OPDRACHT 1: Schrijf uit de uitspraak over de klacht tegen de gerechtsdeurwaarder het stuk van "ECLI:NL:TGDKG:2023:57 kamer voor" tot en met "kosten werden geconfronteerd." letterlijk over.
========================================================================
ECLI:NL:TGDKG:2023:57 kamer voor gerechtsdeurwaarders Amsterdam C/13/719863 DW RK 22/268 MK/SM

ECLI: ECLI:NL:TGDKG:2023:57
Datum uitspraak: 28-07-2023
Datum publicatie: 15-08-2023
Zaaknummer(s): C/13/719863 DW RK 22/268 MK/SM
Onderwerp: Ambtshandelingen (art. 2 Gdw)
Beslissingen:
Inhoudsindicatie: Klacht gedeeltelijke gegrond. Maatregel: waarschuwing. De gerechtsdeurwaarder heeft in zijn communicatie met klagers een onduidelijke situatie laten ontstaan welke ertoe geleid heeft dat klagers met extra kosten werden geconfronteerd.

KAMER VOOR GERECHTSDEURWAARDERS TE AMSTERDAM

Beslissing van 28 juli 2023 zoals bedoeld in artikel 43 van de Gerechtsdeurwaarderswet inzake de klacht met nummer C/13/719863 DW RK 22/268 MK/SM ingesteld door:

1. [   ],

2. [   ]

wonende te [   ],

klagers,

tegen:

mr. [   ],

gerechtsdeurwaarder te [   ],

beklaagde,

gemachtigde: mr. [   ].

Ontstaan en verloop van de procedure

Bij klachtenformulier met bijlagen, ingekomen op 11 juli 2022, hebben klagers een klacht ingediend tegen de gerechtsdeurwaarder. Bij verweerschrift, ingekomen op

17 augustus 2022, heeft de gerechtsdeurwaarder gereageerd. De klacht is behandeld ter openbare terechtzitting van 16 juni 2023 alwaar klagers en de gemachtigde van de gerechtsdeurwaarder zijn verschenen. De uitspraak is bepaald op 28 juli 2023.
========================================================================
OPDRACHT 2: Werk de gegevens bij vanaf het begin tot en met de regel met "building: (327, 55)": vervang "parking lot" door "parkeerterrein" en laat de rest ongewijzigd. Geef alleen die regels.

GEGEVENS:
========================================================================
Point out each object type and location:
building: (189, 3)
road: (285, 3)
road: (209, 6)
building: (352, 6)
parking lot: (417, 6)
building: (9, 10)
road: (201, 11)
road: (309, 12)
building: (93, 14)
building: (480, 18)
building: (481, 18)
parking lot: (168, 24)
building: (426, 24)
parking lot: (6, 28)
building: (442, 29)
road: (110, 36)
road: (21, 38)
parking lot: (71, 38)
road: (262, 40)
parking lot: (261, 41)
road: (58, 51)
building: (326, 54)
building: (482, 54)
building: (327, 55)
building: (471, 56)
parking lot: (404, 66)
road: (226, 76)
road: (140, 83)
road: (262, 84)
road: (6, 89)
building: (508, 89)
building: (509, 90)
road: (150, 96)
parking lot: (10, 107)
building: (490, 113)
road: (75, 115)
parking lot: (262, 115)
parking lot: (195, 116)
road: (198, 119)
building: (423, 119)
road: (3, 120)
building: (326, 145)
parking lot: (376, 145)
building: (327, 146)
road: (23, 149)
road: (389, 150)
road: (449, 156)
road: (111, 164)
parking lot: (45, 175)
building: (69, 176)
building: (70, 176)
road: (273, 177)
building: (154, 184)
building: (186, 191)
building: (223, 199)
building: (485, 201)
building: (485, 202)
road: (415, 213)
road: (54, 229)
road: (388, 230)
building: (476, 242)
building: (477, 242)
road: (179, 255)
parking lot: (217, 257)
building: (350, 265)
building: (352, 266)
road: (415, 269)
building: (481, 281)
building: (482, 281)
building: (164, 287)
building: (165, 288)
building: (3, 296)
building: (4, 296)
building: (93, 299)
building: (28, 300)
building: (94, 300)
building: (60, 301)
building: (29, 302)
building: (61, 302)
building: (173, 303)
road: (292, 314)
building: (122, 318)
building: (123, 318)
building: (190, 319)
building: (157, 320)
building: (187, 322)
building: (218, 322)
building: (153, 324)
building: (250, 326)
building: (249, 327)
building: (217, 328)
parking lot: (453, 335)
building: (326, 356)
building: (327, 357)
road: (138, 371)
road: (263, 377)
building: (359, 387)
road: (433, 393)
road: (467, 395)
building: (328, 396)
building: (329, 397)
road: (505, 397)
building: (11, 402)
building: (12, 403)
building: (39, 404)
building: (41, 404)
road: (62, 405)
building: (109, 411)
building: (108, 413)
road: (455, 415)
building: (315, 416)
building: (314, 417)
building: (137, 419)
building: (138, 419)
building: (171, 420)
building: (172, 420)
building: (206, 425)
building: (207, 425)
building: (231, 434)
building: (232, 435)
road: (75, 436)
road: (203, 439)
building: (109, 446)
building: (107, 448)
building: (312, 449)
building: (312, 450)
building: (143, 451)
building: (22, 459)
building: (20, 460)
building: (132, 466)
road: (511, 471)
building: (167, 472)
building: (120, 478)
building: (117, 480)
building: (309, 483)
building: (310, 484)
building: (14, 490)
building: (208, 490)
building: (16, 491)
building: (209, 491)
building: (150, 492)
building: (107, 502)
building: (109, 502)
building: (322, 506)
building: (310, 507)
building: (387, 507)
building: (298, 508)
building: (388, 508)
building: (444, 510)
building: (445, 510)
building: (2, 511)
========================================================================
ANTWOORD 1:
ECLI:NL:TGDKG:2023:57 kamer voor gerechtsdeurwaarders Amsterdam C/13/719863 DW RK 22/268 MK/SM

ECLI: ECLI:NL:TGDKG:2023:57
Datum uitspraak: 28-07-2023
Datum publicatie: 15-08-2023
Zaaknummer(s): C/13/719863 DW RK 22/268 MK/SM
Onderwerp: Ambtshandelingen (art. 2 Gdw)
Beslissingen:
Inhoudsindicatie: Klacht gedeeltelijke gegrond. Maatregel: waarschuwing. De gerechtsdeurwaarder heeft in zijn communicatie met klagers een onduidelijke situatie laten ontstaan welke ertoe geleid heeft dat klagers met extra kosten werden geconfronteerd.

ANTWOORD 2:
Point out each object type and location:
building: (189, 3)
road: (285, 3)
road: (209, 6)
building: (352, 6)
parkeerterrein: (417, 6)
building: (9, 10)
road: (201, 11)
road: (309, 12)
building: (93, 14)
building: (480, 18)
building: (481, 18)
parkeerterrein: (168, 24)
building: (426, 24)
parkeerterrein: (6, 28)
building: (442, 29)
road: (110, 36)
road: (21, 38)
parkeerterrein: (71, 38)
road: (262, 40)
parkeerterrein: (261, 41)
road: (58, 51)
building: (326, 54)
building: (482, 54)
building: (327, 55)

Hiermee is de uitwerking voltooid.